### Page extract

Development of Automated Exosome Isolation Method Using EGCG-Modified Magnetic Beads: Standardized Protocols for Diverse Biofluids

Exosomes are extracellular vesicles of 30-150 nm that play crucial roles in intercellular communication and hold significant potential as biomarkers for non-invasive liquid biopsy. However, current isolation methods face limitations including time-consumption, low yield, and high cost. This study presents a novel automated exosome isolation method using EGCG-modified magnetic beads (EGCG@T) optimized for diverse biofluids including plasma, serum, urine, and saliva. We systematically investigated optimal conditions for EGCG:T-Fe₃O₄ ratio (0.1:1), binding time, elution parameters, and extraction buffer composition for each biofluid type. The developed protocol was successfully integrated into an automated workflow using the Nextractor® NX-Junior platform, combining exosome isolation and protein extraction into a single step. Western blot and ELISA analyses confirmed that the EGCG@T method yielded significantly higher recovery of exosomal markers (CD9, CD63, CD81, TSG101, ALIX) compared to conventional PEG precipitation, with biofluid-dependent efficiency. Notably, CD63-positive exosomes were isolated with approximately two-fold higher efficiency from urine and 1.3-fold higher from saliva using the EGCG@T method. Our findings demonstrate biofluid-specific optimization is essential for effective exosome isolation, as exosome subpopulations exhibit distinct physicochemical properties across different sample types. This automated, rapid, and efficient exosome isolation method provides a valuable platform for future clinical applications in non-invasive disease diagnosis and monitoring through liquid biopsy.

### Exercise goal
List each exosomal marker named in the exosome isolation abstract as recovered at higher levels with the EGCG@T method than with PEG precipitation.

### Provided data

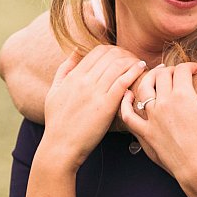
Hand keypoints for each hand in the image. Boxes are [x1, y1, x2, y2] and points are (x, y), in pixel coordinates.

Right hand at [41, 44, 145, 168]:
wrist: (61, 146)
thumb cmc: (57, 121)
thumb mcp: (54, 91)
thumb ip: (64, 69)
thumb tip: (76, 51)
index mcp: (73, 76)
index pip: (98, 51)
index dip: (113, 50)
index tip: (121, 55)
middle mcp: (84, 81)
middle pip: (110, 55)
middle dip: (125, 53)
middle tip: (133, 59)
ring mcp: (95, 93)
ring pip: (118, 65)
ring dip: (132, 61)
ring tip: (139, 64)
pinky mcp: (106, 106)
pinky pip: (122, 82)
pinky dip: (134, 72)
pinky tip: (142, 68)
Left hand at [120, 63, 196, 186]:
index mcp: (183, 95)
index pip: (182, 70)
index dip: (190, 66)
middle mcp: (164, 103)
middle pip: (162, 76)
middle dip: (172, 70)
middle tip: (179, 73)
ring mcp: (152, 118)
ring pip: (143, 89)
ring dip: (149, 78)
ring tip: (156, 76)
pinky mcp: (146, 133)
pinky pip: (129, 116)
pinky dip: (126, 104)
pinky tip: (127, 95)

### Answer to this exercise
CD9, CD63, CD81, TSG101, ALIX